The last time we saw Giovanni Ribisi on the big screen, he was fiending for Unobtainium and ordering the destruction of Hometree as Avatar’s Parker Selfridge. In this week’s Middle Men — the fact-inspired story of the invention of Internet porn, starring Luke Wilson as a straight-laced businessman corrupted by the sex industry — Ribisi plays a jerk again, only this time one with a cocaine habit, an awesome beard, and a penchant for illicit online entrepreneurship. Earlier this week, Vulture caught up with Ribisi.
The movie takes place over more than a decade, during which Gabriel Macht, your onscreen partner in the invention of online pornography, goes through a lot of interesting facial-hair options. Were you happy you got to keep the beard throughout?
I suppose there wasn’t that much thought put into that. It’s a Republican mentality that my character had; he’s a Ted Nugent figure in his own mind. He has that conservative, “this is who I am” mentality. Also, sometimes facial hair is a way of hiding from people. Not to get too Freudian or anything … And I don’t know if this is going to sound completely asinine, but the director, his mantra that he kept saying on set was that this movie is about “fuck you, keep up.” We’re just diving in and just going and just sort of being free with whatever we’re trying to do. So that’s just how [the facial hair] ended up.
It’s loosely based on real events, but you’re not playing real people. What kind of research did you do?
The character that Luke Wilson plays is the actual guy that produced and financed the movie, Chris Mallick, so he was just this wealth of information. Our characters were based more or less on an amalgamation of several different people. But the stories that [Mallick] had, from some of the people that he knew, were just unbelievable, and made our interpretation seem really like On Golden Pond or something by comparison. It was really the case that fact was stranger than fiction. If we were really to portray some of that stuff, I don’t think people would have believed it.
Did you see the character that you were playing as villainous?
Our characters really were businessmen. It’s almost as if, it wouldn’t matter if they were selling blenders … people may tend to glom on one idea and characterize the movie as being about pornography. It’s kind of like saying Wall Street is about the stock market. This movie is really about the people that are not in front of the camera, the underbelly of America. And it’s about the American dream.
You took part in your brother-in-law Beck’s “Record Club” series, covering The Velvet Underground & Nico. What’s your music background?
My father was in a band in the sixties called People!, and they were one of these one-hit-wonder bands, so I kind of grew up with a guitar in my hand. The “Record Clubs” are so extemporaneous and free form and a lot of them sometimes are done by musicians that come together within an hour. I think they’re incredible. They’re all for me definitely evolutions of the originals, and they’re just incredible. They’re all done in one day, and it’s definitely a long day. And it’s kind of a slap in the face to people who spend months or years trying to make that perfect record.
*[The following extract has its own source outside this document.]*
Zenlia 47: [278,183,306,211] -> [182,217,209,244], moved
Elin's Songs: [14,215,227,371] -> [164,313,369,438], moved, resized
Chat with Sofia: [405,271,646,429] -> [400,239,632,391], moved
With Avatar, you basically played the bad guy in what is now the biggest movie of all time. Has that affected your day-to-day life?
Not really. It’s hard for me to be objective about that. The main thing is that Avatar sort of had an affect on the entire movie making community, as far as stereoscopy and 3-D and the way people experience movies and all that. That’s something I’m really proud of, along with all the people that worked on the movie.
Do you have any information on the sequel you could maybe share?
If I did, I’d have to crawl over the phone line and kill you. I’m kidding. Yeah, who knows.